Rows from a data collection:
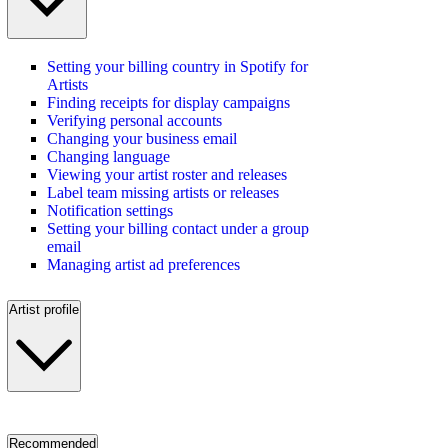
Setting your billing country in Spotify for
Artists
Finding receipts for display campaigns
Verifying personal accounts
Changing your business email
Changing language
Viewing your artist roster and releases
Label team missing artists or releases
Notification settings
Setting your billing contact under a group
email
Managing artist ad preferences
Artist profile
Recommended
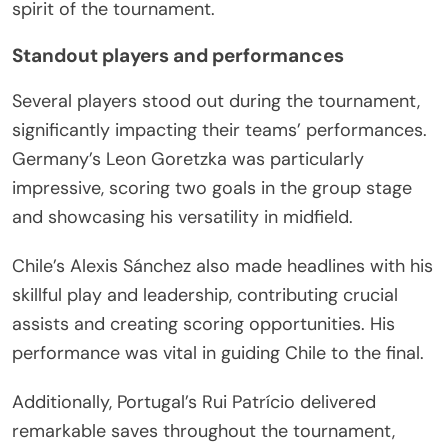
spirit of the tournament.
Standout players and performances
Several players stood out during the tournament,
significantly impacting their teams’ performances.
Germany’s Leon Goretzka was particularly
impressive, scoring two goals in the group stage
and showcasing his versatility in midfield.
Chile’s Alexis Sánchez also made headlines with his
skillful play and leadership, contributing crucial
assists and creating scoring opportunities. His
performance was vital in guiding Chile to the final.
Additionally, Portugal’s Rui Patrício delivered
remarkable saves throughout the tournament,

What this task involves » Copy the rows from the line with "spirit of the tournament." through the end of the rows, substituting "competition" for each occurrence of "tournament" and changing nothing else.

Task result »
spirit of the competition.
Standout players and performances
Several players stood out during the competition,
significantly impacting their teams’ performances.
Germany’s Leon Goretzka was particularly
impressive, scoring two goals in the group stage
and showcasing his versatility in midfield.
Chile’s Alexis Sánchez also made headlines with his
skillful play and leadership, contributing crucial
assists and creating scoring opportunities. His
performance was vital in guiding Chile to the final.
Additionally, Portugal’s Rui Patrício delivered
remarkable saves throughout the competition,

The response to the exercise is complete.